Pemeriksaan CT scan abdomen merupakan baku emas untuk mengevaluasi adanya cedera pada organ padat abdomen dengan spesifisitas dan sensitivitas mencapai 100%. Pemeriksaan ini dapat mengidentifikasi derajat keparahan cedera limpa, adanya hematoma di sekitarnya, perdarahan intra abdomen, serta mengevaluasi organ-organ abdomen lain. CT scan kontras dapat dilakukan untuk membedakan densitas antara parenkim limpa dan hematoma. Akurasi dari CT scan dengan kontras dalam mendiagnosis ruptur limpa traumatik dikatakan mencapai 100%.[2,8,11,17,18]
Derajat Cedera Limpa
Penentuan derajat cedera limpa yang paling umum digunakan adalah berdasarkan The American Association for The Surgery of Trauma (AAST). Klasifikasi derajat cedera menurut AAST ditentukan berdasarkan temuan CT scan, operatif, dan patologi.[1,18]

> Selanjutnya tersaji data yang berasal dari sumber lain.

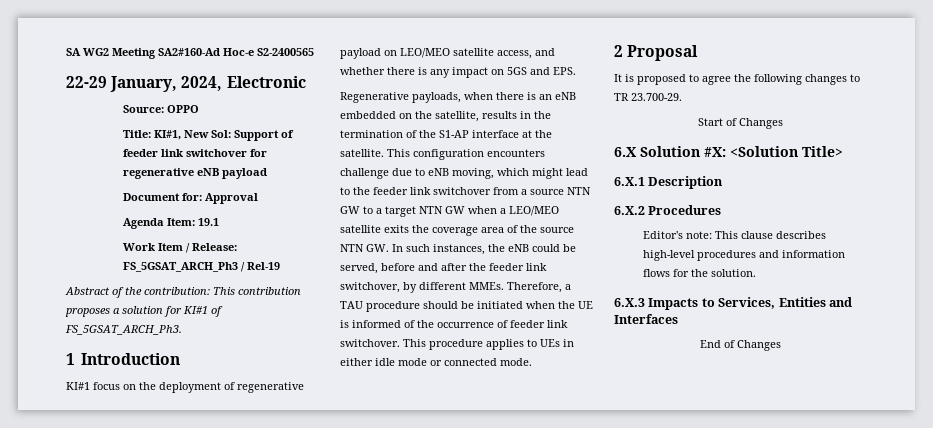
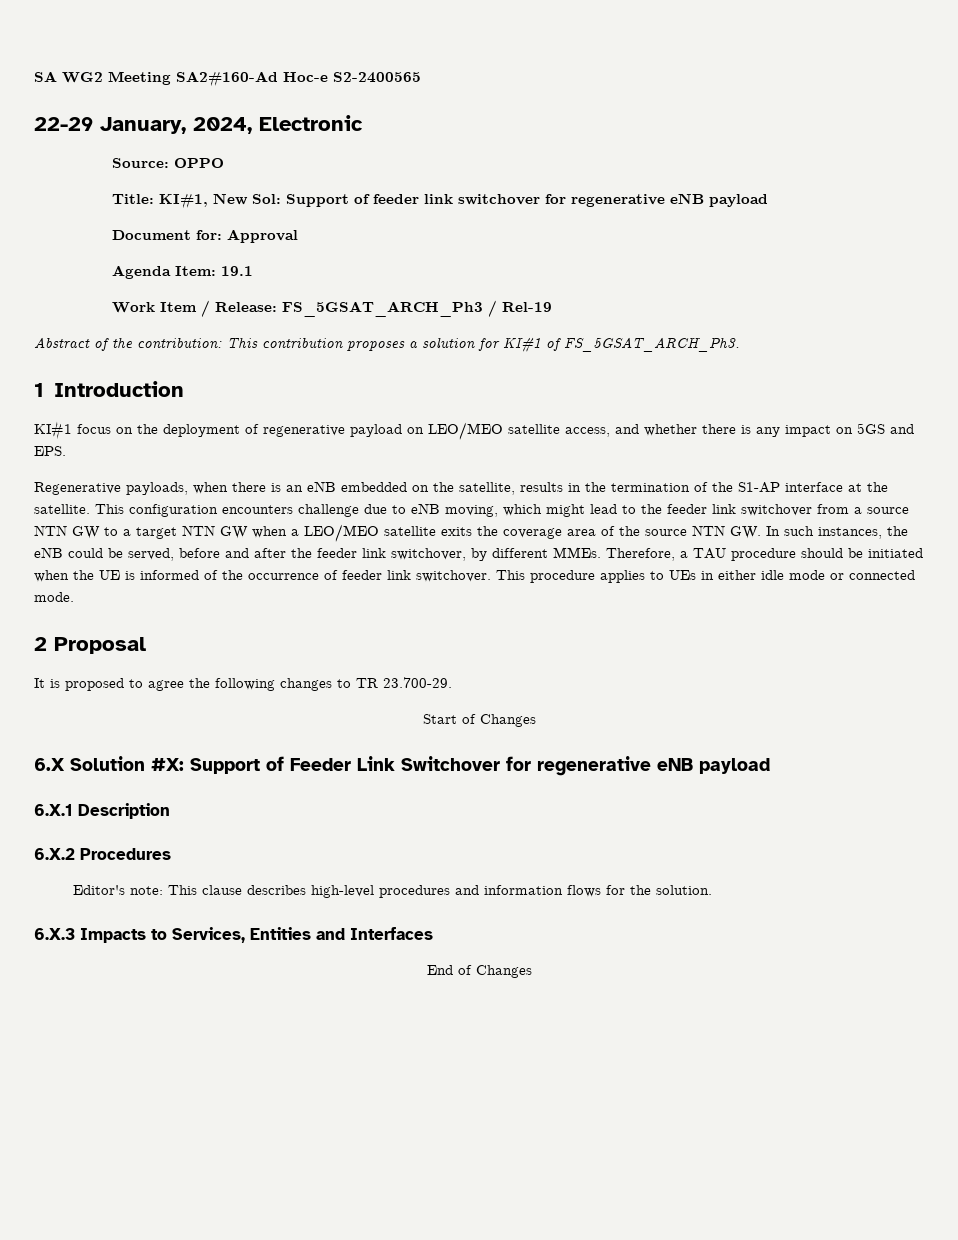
[730,146,843,157] <Solution Title> -> [190,756,770,776] Support of Feeder Link Switchover for regenerative eNB payload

Tabel 1. Derajat Cedera Limpa
Derajat | Kriteria CT scan | Kriteria Operatif | Kriteria Patologi |
I | Hematoma Subkapsular <10% area permukaan | Hematoma Subkapsular <10% area permukaan | Hematoma Subkapsular <10% area permukaan |
Laserasi parenkim kedalaman < 1 cm | Laserasi parenkim kedalaman < 1 cm | Laserasi parenkim kedalaman < 1 cm | |
Robekan kapsular | Robekan kapsular | Robekan kapsular | |
II | Hematoma subkapsular 10-50% area permukaan ; hematoma intraparenkim < 5 cm | Hematoma subkapsular 10-50% area permukaan ; hematoma intraparenkim < 5 cm | Hematoma subkapsular 10-50% area permukaan ; hematoma intraparenkim < 5 cm |
Laserasi parenkim 1-3 cm | Laserasi parenkim 1-3 cm | Laserasi parenkim 1-3 cm | |
III | Hematoma subkapsular > 50% area permukaan ; ruptur subkapsular atau hematoma intraparenkim >5 cm | Hematoma subkapsular >50% area permukaan atau lebih; ruptur subkapsular atau hematoma intraparenkim > 5 cm | Hematoma subkapsular >50% area permukaan; ruptur subkapsular atau hematoma intraparenkim > 5 cm |
Laserasi parenkim kedalaman > 3 cm | Laserasi parenkim kedalaman > 3 cm | Laserasi parenkim kedalaman > 3 cm | |
IV | Cedera apapun dengan adanya cedera vaskuler limpa atau perdarahan aktif dalam kapsul limpa | Laserasi parenkim melibatkan pembuluh segmental atau hilar yang menyebabkan >25% devaskularisasi | Laserasi parenkim melibatkan pembuluh segmental atau hilar yang menyebabkan >25% devaskularisasi |
Laserasi parenkim melibatkan pembuluh segmental atau hilar yang menyebabkan >25% devaskularisasi | |||
V | Cedera apapun dengan adanya cedera vaskuler dengan perdarahan aktif hingga ke peritoneum | Cedera vaskuler hilar dengan devaskularisasi limpa | Cedera vaskuler hilar dengan devaskularisasi limpa |
Limpa yang hancur | Limpa yang hancur | Limpa yang hancur |
Sumber: American Association for the Surgery of Trauma (AAST) Organ Injury Scale, 2018.[18]